A rift between the director of public prosecutions, Shane Drumgold SC, and elements of the police force came to light this week, after The Guardian revealed Drumgold had complained to police chief Neil Gaughan about his officers' alleged behavior during the trial and investigation.

Drumgold alleged that he had experienced obvious campaign pressure to agree to the police position, which had not prosecuted Lehrmann.
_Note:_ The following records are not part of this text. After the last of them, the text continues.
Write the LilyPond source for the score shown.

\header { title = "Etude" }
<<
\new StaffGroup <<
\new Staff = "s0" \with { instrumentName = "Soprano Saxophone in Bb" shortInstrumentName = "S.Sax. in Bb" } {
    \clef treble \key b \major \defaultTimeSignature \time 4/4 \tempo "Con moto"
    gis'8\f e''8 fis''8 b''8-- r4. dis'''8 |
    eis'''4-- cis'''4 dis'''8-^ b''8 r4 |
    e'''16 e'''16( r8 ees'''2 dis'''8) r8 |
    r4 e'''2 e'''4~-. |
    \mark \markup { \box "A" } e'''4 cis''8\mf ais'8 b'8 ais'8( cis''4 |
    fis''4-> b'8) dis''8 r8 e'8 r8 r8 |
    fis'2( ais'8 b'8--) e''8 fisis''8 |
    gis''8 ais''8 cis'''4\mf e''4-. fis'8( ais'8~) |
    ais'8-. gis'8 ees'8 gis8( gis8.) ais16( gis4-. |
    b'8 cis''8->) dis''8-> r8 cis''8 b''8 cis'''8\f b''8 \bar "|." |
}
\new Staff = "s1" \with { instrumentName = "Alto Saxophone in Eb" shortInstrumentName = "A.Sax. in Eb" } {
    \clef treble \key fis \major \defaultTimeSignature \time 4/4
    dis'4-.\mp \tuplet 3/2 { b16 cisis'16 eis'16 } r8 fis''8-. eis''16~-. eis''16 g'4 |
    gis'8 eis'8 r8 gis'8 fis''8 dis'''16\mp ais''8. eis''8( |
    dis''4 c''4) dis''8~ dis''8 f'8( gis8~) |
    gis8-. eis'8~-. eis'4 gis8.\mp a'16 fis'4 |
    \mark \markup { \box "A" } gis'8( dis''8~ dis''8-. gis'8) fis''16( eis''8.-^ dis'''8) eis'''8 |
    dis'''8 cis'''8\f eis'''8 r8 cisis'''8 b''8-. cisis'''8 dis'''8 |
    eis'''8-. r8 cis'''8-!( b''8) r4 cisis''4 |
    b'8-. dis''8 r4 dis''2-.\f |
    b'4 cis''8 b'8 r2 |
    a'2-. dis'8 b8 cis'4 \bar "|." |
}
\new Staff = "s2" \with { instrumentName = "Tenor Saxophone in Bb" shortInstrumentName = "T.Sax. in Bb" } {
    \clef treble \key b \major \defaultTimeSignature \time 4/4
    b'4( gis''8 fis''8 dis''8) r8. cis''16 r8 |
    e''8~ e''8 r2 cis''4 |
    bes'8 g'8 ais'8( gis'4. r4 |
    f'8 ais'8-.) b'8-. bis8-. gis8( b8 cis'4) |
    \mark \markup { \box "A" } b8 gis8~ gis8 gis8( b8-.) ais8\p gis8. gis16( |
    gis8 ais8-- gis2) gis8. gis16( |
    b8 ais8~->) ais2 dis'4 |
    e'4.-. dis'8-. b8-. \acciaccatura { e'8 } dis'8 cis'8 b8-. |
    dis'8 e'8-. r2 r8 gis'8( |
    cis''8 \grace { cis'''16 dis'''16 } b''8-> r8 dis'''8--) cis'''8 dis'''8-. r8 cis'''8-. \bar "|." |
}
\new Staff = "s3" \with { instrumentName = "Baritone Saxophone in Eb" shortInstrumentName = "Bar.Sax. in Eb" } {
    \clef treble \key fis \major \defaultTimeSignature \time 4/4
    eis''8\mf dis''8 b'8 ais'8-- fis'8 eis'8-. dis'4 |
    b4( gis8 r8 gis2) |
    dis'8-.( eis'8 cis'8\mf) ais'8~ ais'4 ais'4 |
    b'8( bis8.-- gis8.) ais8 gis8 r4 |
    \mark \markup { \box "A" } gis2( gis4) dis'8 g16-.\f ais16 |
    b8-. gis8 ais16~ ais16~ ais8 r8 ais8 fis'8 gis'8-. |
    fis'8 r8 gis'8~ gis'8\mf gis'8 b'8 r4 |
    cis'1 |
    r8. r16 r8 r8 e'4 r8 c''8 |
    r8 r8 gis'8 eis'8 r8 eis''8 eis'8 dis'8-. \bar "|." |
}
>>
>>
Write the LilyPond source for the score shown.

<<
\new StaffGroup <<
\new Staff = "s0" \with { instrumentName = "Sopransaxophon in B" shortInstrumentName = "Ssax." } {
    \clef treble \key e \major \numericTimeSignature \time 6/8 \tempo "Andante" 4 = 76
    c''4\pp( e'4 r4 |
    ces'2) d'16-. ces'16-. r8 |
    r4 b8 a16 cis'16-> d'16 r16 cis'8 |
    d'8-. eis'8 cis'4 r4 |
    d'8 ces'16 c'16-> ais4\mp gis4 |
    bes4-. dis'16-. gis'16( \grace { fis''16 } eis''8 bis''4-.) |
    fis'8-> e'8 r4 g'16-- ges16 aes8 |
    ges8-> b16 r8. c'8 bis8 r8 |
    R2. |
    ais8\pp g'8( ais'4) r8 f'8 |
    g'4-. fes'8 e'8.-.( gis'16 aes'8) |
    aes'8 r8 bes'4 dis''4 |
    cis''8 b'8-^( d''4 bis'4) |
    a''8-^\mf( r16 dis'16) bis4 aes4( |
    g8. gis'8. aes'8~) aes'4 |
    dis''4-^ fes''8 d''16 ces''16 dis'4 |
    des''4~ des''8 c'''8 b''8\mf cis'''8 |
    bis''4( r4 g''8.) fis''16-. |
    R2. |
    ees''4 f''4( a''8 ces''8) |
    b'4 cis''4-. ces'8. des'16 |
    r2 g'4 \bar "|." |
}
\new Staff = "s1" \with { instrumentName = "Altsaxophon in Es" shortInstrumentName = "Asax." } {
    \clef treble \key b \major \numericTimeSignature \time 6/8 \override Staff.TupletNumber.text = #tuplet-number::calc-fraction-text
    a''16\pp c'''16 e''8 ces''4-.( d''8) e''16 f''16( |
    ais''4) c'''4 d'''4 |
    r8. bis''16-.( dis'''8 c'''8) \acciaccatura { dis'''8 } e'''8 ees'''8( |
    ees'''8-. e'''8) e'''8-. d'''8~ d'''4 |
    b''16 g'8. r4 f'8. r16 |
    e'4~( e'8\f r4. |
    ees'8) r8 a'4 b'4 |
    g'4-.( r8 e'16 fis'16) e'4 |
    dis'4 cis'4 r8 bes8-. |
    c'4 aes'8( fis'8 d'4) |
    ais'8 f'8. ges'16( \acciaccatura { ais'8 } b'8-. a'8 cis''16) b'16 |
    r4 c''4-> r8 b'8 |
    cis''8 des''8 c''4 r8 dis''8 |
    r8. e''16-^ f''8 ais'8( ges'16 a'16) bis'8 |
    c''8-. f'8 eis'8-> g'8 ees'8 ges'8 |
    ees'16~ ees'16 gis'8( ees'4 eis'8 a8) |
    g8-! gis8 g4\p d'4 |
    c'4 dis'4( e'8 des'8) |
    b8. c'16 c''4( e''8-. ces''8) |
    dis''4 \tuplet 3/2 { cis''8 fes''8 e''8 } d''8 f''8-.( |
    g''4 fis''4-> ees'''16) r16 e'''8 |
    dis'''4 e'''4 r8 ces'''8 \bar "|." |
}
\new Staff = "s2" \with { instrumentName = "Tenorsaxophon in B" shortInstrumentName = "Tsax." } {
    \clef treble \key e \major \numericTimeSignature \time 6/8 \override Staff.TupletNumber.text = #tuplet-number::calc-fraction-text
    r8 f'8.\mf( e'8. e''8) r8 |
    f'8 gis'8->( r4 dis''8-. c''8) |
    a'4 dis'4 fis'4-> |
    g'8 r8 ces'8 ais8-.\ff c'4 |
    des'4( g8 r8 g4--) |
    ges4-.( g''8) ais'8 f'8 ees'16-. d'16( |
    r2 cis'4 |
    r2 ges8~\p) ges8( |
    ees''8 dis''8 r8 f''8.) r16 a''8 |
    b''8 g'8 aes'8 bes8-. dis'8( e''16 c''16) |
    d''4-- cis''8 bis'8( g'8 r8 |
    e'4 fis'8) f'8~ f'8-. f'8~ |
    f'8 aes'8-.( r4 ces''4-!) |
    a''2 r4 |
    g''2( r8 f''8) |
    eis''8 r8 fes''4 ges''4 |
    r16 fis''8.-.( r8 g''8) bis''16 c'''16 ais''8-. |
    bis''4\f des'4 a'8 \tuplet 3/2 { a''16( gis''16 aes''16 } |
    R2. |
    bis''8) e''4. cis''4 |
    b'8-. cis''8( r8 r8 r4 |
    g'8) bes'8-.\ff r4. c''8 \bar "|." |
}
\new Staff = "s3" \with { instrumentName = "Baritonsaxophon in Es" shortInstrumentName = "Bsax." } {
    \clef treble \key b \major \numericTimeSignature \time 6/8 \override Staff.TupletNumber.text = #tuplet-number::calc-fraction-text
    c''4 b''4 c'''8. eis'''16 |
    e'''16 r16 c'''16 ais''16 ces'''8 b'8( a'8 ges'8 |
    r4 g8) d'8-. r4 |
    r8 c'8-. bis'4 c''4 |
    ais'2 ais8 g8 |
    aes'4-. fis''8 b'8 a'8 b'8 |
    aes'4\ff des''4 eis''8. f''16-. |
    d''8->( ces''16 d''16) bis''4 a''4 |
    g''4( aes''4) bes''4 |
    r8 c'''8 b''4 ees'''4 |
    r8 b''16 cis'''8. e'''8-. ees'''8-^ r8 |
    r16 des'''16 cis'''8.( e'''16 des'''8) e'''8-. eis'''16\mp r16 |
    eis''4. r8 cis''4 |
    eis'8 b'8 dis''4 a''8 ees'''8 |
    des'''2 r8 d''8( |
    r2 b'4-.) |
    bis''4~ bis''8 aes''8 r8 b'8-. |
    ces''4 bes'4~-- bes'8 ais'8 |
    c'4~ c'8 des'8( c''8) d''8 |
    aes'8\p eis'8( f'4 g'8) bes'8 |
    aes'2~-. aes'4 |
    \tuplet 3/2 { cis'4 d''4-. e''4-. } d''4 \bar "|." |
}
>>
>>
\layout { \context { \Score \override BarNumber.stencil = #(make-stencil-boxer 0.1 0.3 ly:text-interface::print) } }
He also alleged that Brittany Higgins had been intimidated by investigators and had to protect herself from contact with them.

Drumgold's allegations are being investigated by the Australian Law Enforcement Integrity Commission.

The Australian Federal Police Association described the allegations as slander and criticized the freedom of information process used to issue Drumgold's complaint.

Lehrmann has consistently maintained his innocence and pleaded not guilty to one count of non-consensual sexual intercourse.

He said no sexual activity occurred with Higgins, a fellow political officer. The trial collapse due to jury error last month left him with the presumption of innocence.

Electric bills are shrinking through lower wholesale prices and rebates

We have some clarity from officials on how things are supposed to work. Price caps will apply to gas and coal this side of Christmas.

Since these fuels help set wholesale electricity prices across national electricity markets, caps will drive spot prices lower and will ultimately benefit electricity users large and small. (Lower gas prices also help gas users.)

The increase in electricity prices this fiscal year is basically already on the bill. Next fiscal year (say July 2023 onwards) instead of going up 36% they will only go up 23% the treasury has modeled.

The average household will be $230 better off the next financial year than it otherwise would be.

Benefits will be increased if you are a household or small business who qualify for the $1.5 billion discount to be shared by Commonwealth and state/territory governments. That will vary statewide (and is no doubt a source of complaints).

It's not very clear where the $12/gigajoule price difference is coming from for gas, but there seems to be some logic for the $125/ton for black coal. That's the price generators (excluding long-term contracts) will pay for coal in 2021 before Russia invades Ukraine and distorts energy prices everywhere.

The $125/t figure appears to be the marginal price that thermal coal miners earn, so they will have no incentive to reduce production. (Global prices have been around $600/t so they've been printing money too.)

As for the effects of inflation. Well, depressing the wholesale price of electricity and funneling the money through regular allowance payments is NOT likely to drive inflation. In fact, the treasury estimates it could cut half a percentage point from inflation next (probably fiscal) year.